OBJECTIVE: To compare Cohen's guidelines for small (0.2), medium (0.5), and large (0.8) effect sizes with empirical estimates for a cancer-specific health-related quality-of-life questionnaire (HRQOL), the Functional Assessment of Cancer Therapy - General (FACT-G). METHODS: Seventy-one papers satisfied inclusion criteria for meta-analysis. Blinded to the HRQOL results, three "experts" (with expertise in interpreting the FACT-G questionnaire and managing cancer patients), predicted the relative magnitude of HRQOL mean differences. Size classes (small, medium, large) were defined in terms of relevance to clinical decision making. The experts worked independently and based their predictions on patient characteristics and clinical circumstances. Their judgments were linked with FACT-G results and inverse-variance-weighted mean effect sizes calculated for each size class. RESULTS: At least two experts were perfectly concordant and up to one was discordant by at most one size category for 833 of the mean differences; for these, weighted kappas were generally in the "substantial" range (0.60-0.79). Of these mean differences, 617 were cross-sectional; small, medium, and large mean effect sizes were physical well-being 0.42, 0.87, 1.6; functional well-being 0.37, 0.71, 1.6; emotional well-being 0.32, 0.40, no large differences; and social well-being 0.14, 0.23, no large differences. Two hundred and sixteen longitudinal mean differences yielded small and medium effect sizes: physical well-being 0.26, 0.34; functional well-being 0.14, 0.28; emotional well-being 0.27, 0.23; and social well-being 0.08, 0.01. There was virtually no evidence for large longitudinal effects. CONCLUSION: These results provide specific, evidence-based alternatives to Cohen's generic guidelines, for use in sample-size calculations for the FACT-G and interpretation of the clinical significance of effects measured with FACT-G.

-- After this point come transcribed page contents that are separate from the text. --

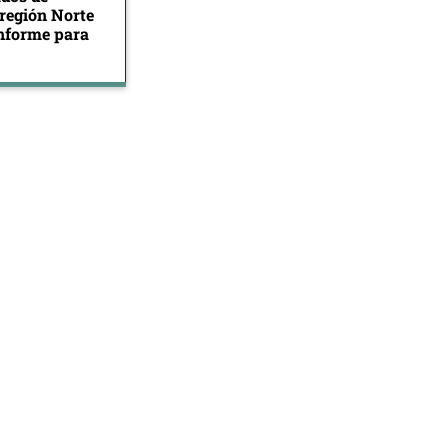
 región Norte
informe para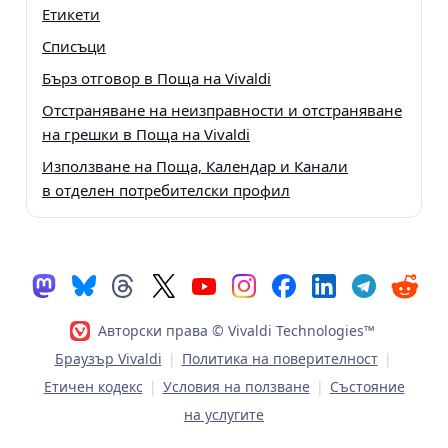
Етикети
Списъци
Бърз отговор в Поща на Vivaldi
Отстраняване на неизправности и отстраняване
на грешки в Поща на Vivaldi
Използване на Поща, Календар и Канали
в отделен потребителски профил
Авторски права © Vivaldi Technologies™
Браузър Vivaldi
|
Политика на поверителност
|
Етичен кодекс
|
Условия на ползване
|
Състояние
на услугите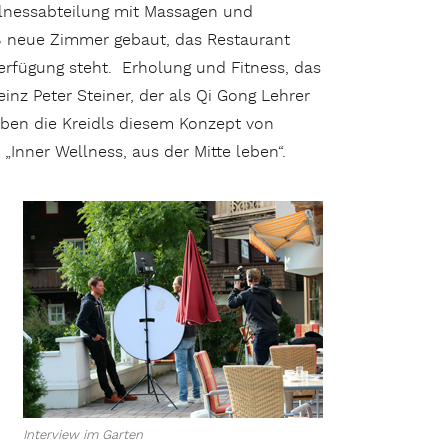
lnessabteilung mit Massagen und
 neue Zimmer gebaut, das Restaurant
erfügung steht. Erholung und Fitness, das
nz Peter Steiner, der als Qi Gong Lehrer
haben die Kreidls diesem Konzept von
„Inner Wellness, aus der Mitte leben“.
Interview im Garten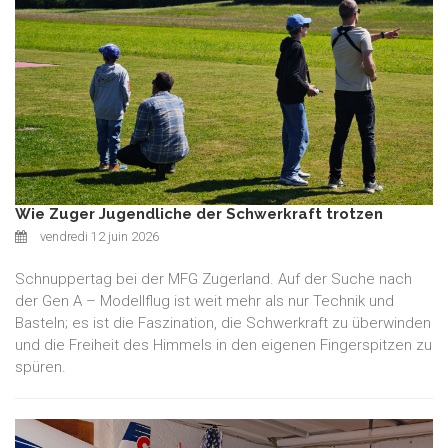
Wie Zuger Jugendliche der Schwerkraft trotzen
vendredi 12 juin 2026
Schnuppertag bei der MFG Zugerland. Auf der Suche nach
der Gen A – Modellflug ist weit mehr als nur Technik und
Basteln; es ist die Faszination, die Schwerkraft zu überwinden
und die Freiheit des Himmels in den eigenen Fingerspitzen zu
spüren.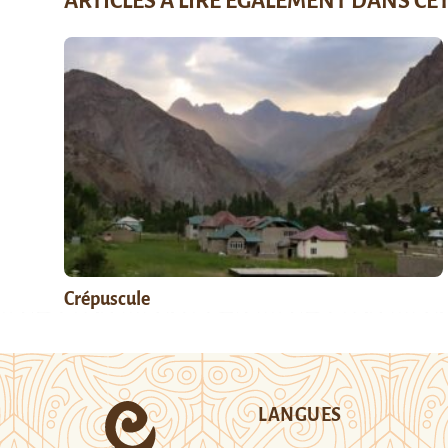
ARTICLES À LIRE ÉGALEMENT DANS CE
Crépuscule
LANGUES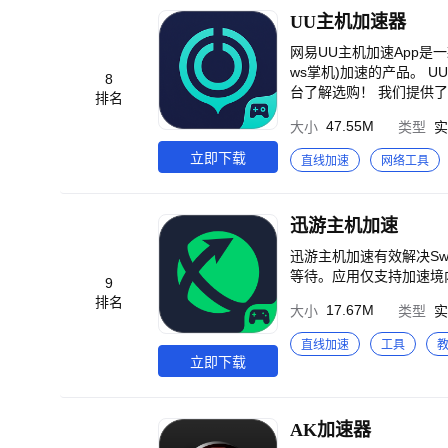
空官网，出行准备效率翻倍！ 【特别提醒】 轻蜂仅支持大陆地区可以访问的海外网络加速，请勿做
UU主机加速器
选项】 订阅周期：连续
一个订阅周期。 取消续订
网易UU主机加速App是一款专
款与账单”>“自动续费/免密支付”中管
ws掌机)加速的产品。
8
号：轻蜂
台了解选购！ 我们提供
排名
即可随时随地对主机进行加
47.55M
大小
类型
实
成绑定后即可进行加速！ 在
机。 在户外或者是商场，你
立即下载
直线加速
网络工具
速。 用手机连接对应路由
主机游戏加速效果。 告别
迅游主机加速
迅游主机加速有效解决S
等待。应用仅支持加速境
9
排名
17.67M
大小
类型
实
直线加速
工具
立即下载
AK加速器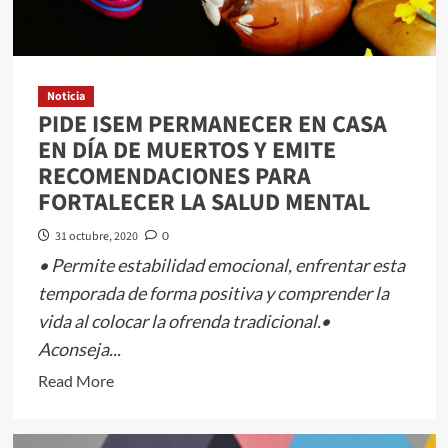
DE
ACUÍFEROS
Noticia
PIDE ISEM PERMANECER EN CASA
EN DÍA DE MUERTOS Y EMITE
RECOMENDACIONES PARA
FORTALECER LA SALUD MENTAL
31 octubre, 2020
0
• Permite estabilidad emocional, enfrentar esta
temporada de forma positiva y comprender la
vida al colocar la ofrenda tradicional.•
Aconseja...
Read
Read More
more
about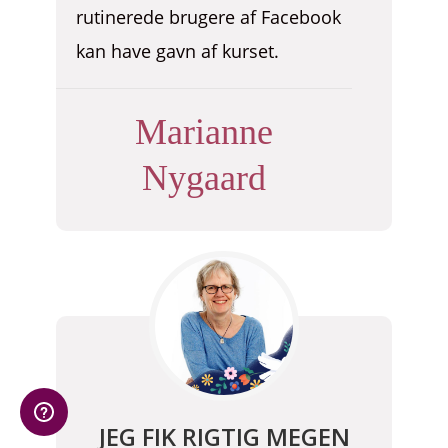
rutinerede brugere af Facebook
kan have gavn af kurset.
Marianne
Nygaard
JEG FIK RIGTIG MEGEN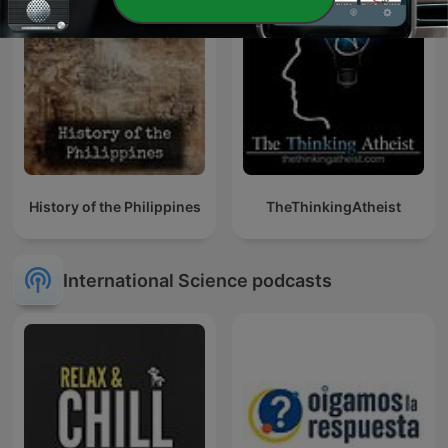
History of the Philippines
TheThinkingAtheist
International Science podcasts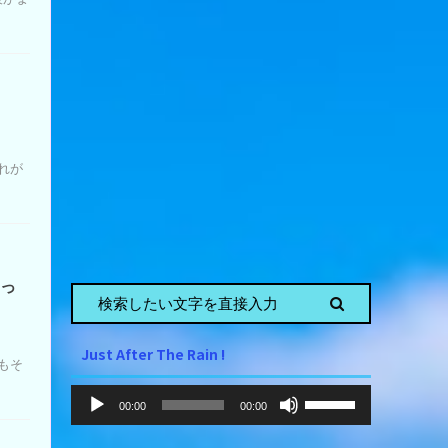
れが
んっ
Just After The Rain !
もそ
音
ボ
00:00
00:00
声
リ
ュ
プ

Meta-analysis provides evidence-based interpretation guidelines for the clinical significance of mean differences for the FACT-G, a cancer-specific quality of life questionnaire.

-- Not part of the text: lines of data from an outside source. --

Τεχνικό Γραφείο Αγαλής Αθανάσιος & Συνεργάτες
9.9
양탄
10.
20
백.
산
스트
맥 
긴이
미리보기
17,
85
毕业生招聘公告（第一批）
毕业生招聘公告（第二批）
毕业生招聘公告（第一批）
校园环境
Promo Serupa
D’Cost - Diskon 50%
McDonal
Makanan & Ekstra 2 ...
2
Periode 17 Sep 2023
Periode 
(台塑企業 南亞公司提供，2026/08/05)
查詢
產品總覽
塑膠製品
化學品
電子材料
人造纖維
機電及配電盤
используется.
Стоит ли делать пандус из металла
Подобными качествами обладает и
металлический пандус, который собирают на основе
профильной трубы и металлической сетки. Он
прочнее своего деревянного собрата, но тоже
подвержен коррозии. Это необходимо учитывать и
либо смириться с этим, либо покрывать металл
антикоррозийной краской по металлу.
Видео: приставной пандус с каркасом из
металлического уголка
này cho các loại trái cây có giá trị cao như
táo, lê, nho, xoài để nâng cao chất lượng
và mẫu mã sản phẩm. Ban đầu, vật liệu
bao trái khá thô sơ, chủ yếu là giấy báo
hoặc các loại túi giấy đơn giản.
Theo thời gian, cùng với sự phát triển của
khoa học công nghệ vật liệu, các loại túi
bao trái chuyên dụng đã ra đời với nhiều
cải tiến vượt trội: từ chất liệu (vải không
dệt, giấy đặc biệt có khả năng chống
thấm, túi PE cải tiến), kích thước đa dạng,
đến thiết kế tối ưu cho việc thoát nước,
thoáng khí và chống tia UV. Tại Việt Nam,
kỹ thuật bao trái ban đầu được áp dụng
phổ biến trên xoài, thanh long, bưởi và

Our aim was to develop evidence-based interpretation guidelines for the Functional Assessment of Cancer Therapy-General (FACT-G), a cancer-specific health-related quality of life (HRQOL) instrument, from a range of clinically relevant anchors, incorporating expert judgment about clinical significance. Three clinicians with many years' experience managing cancer patients and using HRQOL outcomes in clinical research reviewed 71 papers. Blinded to the FACT-G results, they considered the clinical anchors associated with each FACT-G mean difference, predicted which dimensions of HRQOL would be affected, and whether the effects would be trivial, small, moderate, or large. These size classes were defined in terms of clinical relevance. The experts' judgments were then linked with FACT-G mean differences, and inverse-variance weighted mean differences were calculated for each size class. Small, medium, and large differences (95% confidence interval) from 1,118 cross-sectional comparisons were as follows: physical well-being 1.9 (0.6-3.2), 4.1 (2.7-5.5), 8.7 (5.2-12); functional well-being 2.0 (0.5-3.5), 3.8 (2.0-5.5), 8.8 (4.3-13); emotional well-being 1.0 (0.1-2.6), 1.9 (0.3-3.5), no large differences; social well-being 0.7 (-0.7 to 2.1), 0.8 (-2.9 to 4.5), no large differences. Results from 436 longitudinal comparisons tended to be smaller than the corresponding cross-sectional results. These results augment other interpretation guidelines for FACT-G with information on sample size, power calculations, and interpretation of cancer clinical trials that use FACT-G.